Why does female fertility decline with age?
In the UK almost one in five of all fertility treatments now performed in registered clinics is in women over 40.
Decline in ovarian reserve
Women are born with a fixed store of eggs in the ovaries which begins to deplete in number right from early life. Eventually, the store of eggs (the ‘ovarian reserve’) runs down leading to the menopause, which signals the end of a woman's fertile life. However, even in the years preceding the menopause her ovarian reserve is declining so markedly that cycles become irregular and fertility much less predictable.
Quality of eggs
Even those eggs which are released from the ovaries might not be as good as they once were. Studies in recent years have shown beyond doubt that the chromosome arrangements of many eggs (and the embryos which they form) are not perfectly correct, and that this problem increases as we get older.
This is why older women are at greater risk of miscarriage and of giving birth to babies with chromosomal abnormalities (such as Down syndrome). Normal embryos should contain 23 pairs of chromosomes, one from each parent, but some studies have shown that as many as 50% of all embryos derived from women of an advanced maternal age are chromosomally abnormal.
Meet the Fertility for the Over-40s team
Our dedicated Fertility for the Over-40s team includes specialists in fertility, gynaecology, obstetrics and genetics.
Professor Nick Macklon, Medical Director
Professor Macklon is a world-renowned expert in reproductive medicine. He has held professorships at the University of Utrecht in the Netherlands, the University of Southampton and the University of Copenhagen - where he is currently based. He is co-founder of the Complete Fertility Centre clinic in Southampton, and a member of the Executive Committee of the European Society of Human Reproduction.
Dr Shailaja Nair, Deputy Clinical Director
Dr Nair has more than 20 years experience in fertility and assisted reproduction. She worked as Associate Professor in a large teaching hospital and at the Cromwell IVF programme before joining the LWC in 1993. Dr Nair has extensive experience in all aspects of assisted conception, with a special interest in the egg-sharing and gamete donation programmes.
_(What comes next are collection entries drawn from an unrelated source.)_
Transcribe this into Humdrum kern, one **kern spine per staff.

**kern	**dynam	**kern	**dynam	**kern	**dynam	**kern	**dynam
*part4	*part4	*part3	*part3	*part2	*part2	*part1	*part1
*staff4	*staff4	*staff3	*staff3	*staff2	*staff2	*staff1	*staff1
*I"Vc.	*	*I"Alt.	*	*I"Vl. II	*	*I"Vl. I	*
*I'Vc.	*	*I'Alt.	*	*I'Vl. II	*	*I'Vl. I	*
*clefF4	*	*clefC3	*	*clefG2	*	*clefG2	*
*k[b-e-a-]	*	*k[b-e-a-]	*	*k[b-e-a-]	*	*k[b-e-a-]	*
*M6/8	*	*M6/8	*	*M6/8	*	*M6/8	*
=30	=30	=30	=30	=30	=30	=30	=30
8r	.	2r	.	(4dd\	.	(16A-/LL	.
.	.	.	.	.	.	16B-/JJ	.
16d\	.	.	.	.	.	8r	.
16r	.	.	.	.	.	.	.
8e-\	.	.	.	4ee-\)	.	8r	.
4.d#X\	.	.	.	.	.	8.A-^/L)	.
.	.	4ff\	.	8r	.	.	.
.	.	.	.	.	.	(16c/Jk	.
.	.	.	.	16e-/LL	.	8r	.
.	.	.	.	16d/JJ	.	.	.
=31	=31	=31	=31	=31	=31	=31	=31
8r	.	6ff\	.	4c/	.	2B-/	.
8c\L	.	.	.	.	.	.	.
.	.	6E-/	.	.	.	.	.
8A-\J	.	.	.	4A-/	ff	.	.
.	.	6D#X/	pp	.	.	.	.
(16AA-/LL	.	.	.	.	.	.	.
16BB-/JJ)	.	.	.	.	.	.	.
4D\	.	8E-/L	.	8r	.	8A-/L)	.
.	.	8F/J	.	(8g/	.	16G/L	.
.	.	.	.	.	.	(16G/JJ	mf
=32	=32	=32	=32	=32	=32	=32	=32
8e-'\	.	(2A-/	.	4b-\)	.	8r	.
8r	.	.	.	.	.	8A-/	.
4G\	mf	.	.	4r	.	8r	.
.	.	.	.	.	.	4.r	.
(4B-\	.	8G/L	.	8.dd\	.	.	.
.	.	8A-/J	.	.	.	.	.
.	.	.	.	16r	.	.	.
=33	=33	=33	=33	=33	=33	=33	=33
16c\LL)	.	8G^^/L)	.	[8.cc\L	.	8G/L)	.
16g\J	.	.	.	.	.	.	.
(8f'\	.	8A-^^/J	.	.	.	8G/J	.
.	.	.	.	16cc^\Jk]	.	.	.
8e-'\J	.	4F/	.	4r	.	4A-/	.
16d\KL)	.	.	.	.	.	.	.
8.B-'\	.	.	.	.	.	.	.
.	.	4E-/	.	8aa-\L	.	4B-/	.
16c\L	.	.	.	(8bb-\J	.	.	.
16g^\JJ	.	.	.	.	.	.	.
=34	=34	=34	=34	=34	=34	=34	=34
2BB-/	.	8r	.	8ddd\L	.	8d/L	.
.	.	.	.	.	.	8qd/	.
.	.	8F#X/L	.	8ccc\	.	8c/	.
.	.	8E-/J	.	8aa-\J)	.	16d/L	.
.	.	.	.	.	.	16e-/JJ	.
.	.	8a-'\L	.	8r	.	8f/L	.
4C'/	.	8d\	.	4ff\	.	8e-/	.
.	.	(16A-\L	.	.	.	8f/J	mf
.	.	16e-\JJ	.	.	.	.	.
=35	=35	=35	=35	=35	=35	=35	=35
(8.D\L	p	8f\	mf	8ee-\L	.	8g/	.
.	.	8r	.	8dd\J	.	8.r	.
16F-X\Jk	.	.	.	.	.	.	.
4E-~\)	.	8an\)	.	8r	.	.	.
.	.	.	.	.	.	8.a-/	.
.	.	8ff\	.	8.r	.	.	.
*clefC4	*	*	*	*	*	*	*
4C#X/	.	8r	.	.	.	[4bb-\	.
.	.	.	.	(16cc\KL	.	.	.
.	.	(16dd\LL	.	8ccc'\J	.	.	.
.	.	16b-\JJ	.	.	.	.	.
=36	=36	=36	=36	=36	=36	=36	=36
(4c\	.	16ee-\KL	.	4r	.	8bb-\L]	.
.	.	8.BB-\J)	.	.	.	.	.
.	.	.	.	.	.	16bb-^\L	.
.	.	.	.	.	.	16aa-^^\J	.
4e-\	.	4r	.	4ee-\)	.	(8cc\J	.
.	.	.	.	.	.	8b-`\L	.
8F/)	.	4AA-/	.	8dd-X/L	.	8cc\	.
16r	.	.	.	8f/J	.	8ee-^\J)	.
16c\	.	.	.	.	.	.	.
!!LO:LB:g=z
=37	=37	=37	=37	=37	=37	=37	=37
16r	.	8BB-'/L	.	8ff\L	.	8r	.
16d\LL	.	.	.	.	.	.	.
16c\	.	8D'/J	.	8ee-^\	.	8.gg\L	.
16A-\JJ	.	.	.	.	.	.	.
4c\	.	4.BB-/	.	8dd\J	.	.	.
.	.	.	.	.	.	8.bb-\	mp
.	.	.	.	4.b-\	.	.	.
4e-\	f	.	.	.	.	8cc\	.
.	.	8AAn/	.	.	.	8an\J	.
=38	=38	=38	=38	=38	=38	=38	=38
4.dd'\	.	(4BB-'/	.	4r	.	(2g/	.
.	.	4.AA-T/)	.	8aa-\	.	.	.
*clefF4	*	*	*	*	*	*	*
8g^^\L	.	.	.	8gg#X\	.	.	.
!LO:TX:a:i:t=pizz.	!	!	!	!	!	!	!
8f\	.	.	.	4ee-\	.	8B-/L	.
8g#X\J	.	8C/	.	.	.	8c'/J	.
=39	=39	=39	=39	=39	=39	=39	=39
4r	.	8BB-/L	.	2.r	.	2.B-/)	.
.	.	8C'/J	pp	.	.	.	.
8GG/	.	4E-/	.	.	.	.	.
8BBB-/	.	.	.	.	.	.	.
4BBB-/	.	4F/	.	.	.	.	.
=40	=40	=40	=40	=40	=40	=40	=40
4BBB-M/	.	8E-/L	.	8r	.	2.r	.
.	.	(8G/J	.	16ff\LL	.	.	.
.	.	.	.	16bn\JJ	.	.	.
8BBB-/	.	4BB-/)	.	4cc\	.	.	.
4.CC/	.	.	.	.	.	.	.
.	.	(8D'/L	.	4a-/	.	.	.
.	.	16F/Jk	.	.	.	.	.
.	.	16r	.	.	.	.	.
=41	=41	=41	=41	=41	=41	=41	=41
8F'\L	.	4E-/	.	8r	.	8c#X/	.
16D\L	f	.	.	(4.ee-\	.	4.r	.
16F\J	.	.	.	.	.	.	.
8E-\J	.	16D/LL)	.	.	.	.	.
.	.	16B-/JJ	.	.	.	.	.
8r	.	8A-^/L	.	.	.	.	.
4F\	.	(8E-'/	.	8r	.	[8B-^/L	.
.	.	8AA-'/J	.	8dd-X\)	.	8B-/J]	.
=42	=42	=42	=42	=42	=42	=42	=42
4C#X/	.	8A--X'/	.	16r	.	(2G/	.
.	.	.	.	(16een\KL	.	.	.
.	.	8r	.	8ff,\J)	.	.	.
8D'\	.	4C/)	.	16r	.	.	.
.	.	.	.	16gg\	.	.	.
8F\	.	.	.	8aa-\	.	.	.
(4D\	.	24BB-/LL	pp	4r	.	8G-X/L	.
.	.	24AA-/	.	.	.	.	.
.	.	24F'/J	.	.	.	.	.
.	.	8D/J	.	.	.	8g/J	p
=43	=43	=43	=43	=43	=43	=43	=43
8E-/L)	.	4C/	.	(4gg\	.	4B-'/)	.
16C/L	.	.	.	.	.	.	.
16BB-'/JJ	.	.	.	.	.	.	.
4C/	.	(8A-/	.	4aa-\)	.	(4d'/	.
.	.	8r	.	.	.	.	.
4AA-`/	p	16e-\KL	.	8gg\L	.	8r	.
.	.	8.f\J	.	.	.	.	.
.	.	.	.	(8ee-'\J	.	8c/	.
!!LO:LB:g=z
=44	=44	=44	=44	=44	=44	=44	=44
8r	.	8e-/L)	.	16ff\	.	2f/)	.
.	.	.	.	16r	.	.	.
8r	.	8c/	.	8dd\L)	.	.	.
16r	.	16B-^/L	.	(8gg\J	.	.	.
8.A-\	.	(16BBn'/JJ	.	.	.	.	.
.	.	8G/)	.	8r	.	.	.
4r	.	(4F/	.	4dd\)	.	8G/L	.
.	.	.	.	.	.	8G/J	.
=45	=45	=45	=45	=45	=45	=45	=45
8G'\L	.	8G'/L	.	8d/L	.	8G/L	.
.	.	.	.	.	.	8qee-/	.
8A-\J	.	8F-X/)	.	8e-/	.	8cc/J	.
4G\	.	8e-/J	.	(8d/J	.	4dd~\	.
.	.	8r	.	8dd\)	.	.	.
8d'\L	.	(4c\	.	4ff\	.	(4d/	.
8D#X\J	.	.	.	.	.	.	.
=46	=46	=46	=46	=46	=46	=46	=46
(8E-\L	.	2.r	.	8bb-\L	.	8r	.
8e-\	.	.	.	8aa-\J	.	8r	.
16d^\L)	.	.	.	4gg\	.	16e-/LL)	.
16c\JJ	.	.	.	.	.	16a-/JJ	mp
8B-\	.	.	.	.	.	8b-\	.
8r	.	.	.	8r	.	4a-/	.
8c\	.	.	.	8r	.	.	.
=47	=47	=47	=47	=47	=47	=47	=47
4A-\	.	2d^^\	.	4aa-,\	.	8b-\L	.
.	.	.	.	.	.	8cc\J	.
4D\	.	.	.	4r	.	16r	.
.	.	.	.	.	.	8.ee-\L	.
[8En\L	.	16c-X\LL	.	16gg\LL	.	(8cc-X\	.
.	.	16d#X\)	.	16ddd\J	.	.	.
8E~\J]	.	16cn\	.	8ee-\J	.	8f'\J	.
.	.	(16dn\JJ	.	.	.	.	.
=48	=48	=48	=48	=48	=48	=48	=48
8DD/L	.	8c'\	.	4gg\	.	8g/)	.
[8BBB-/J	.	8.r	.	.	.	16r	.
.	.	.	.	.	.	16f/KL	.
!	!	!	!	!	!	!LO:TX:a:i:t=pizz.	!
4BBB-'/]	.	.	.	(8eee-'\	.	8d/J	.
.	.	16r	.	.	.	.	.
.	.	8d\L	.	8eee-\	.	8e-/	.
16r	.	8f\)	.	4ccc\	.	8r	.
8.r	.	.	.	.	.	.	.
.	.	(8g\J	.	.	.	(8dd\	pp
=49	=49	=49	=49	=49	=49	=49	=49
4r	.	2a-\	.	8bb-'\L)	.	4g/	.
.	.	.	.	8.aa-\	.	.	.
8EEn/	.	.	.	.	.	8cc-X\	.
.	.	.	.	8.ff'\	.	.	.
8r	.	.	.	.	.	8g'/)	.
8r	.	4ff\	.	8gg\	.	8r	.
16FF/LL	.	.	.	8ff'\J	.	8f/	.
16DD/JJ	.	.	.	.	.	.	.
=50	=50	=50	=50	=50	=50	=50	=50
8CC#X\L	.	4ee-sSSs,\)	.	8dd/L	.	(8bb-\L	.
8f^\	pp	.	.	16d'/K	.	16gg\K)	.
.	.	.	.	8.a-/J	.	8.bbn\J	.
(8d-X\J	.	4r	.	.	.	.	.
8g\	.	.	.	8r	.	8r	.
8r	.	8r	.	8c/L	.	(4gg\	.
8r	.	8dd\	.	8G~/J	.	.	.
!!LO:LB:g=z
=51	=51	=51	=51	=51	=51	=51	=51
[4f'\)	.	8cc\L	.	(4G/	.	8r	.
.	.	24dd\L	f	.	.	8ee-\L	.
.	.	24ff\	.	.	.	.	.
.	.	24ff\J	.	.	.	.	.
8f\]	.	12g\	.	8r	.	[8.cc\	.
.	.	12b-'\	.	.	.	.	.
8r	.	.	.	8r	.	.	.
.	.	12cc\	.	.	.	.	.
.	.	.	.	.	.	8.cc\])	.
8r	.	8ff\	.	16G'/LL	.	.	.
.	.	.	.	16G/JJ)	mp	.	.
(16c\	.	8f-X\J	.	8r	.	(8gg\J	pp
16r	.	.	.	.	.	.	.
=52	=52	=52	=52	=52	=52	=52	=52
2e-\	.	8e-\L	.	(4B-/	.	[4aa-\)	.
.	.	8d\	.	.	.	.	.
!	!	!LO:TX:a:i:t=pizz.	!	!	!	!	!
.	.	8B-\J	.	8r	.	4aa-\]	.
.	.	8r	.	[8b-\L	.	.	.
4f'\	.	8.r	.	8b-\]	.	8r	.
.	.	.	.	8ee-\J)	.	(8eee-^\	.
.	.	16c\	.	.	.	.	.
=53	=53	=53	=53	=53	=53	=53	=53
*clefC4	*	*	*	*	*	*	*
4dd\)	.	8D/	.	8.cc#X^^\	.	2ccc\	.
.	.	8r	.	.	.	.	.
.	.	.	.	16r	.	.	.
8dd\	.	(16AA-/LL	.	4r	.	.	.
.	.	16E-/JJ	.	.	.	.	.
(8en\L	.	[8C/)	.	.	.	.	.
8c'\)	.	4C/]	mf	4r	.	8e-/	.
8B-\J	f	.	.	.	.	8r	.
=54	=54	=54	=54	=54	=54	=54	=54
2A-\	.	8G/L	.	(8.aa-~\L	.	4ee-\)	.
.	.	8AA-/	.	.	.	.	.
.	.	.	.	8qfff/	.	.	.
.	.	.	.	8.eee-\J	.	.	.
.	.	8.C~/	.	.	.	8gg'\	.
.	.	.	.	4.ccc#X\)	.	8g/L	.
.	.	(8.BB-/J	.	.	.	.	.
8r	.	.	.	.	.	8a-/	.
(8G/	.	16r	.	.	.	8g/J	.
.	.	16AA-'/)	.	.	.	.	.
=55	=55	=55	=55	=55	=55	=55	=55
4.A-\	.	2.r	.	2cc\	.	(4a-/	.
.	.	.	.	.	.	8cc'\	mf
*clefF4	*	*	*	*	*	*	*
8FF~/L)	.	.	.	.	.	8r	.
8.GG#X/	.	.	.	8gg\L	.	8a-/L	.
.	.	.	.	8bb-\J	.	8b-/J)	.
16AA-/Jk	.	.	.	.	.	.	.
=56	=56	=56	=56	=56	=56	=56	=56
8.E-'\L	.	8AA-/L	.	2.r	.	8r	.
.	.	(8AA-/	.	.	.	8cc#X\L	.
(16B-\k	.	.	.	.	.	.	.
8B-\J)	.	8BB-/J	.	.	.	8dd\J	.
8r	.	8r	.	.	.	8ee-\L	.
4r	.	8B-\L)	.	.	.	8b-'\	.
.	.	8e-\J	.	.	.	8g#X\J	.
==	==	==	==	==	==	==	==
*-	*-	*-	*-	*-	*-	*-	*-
Mr Michael Summers, Consultant in Reproductive Medicine
A graduate of King’s College, Cambridge Mr Summers completed his medical training at the University of Pennsylvania School of Medicine followed by a Clinical Fellowship in Reproductive Endocrinology and Infertility at the Brigham and Women’s Hospital, Harvard Medical School. He is certified by both the American College of Obstetrics and Gynaecology (ACOG) as well as on the GMC Specialist Register as a Consultant in Reproductive Medicine. His special interests include IVF, embryo culture, embryo implantation and pre-implantation genetic diagnostics, areas of research in which he has published extensively.
Dr Mona Rahmati, Consultant Gynaecologist and Fertility Specialist
Dr Rahmati graduated and completed her training in Gynaecology, Obstetrics and Reproductive Medicine in Rene Descartes - Paris V University. Before joining the team in 2015, she was a consultant in Pitie-Salpetriere Hospital and Bluets Hospital in Paris. Her special areas of interest are recurrent implantation failure and recurrent miscarriage.
Mr Ruwan Wimalasundera, Medical Director
Mr Ruwan Wimalasundera is Medical Director of the London Ultrasound Centre and Head of Obstetrics at the world renowned University College London Hospital (UCLH). He manages all aspects of pregnancy and delivers at UCLH and the Portland Hospital.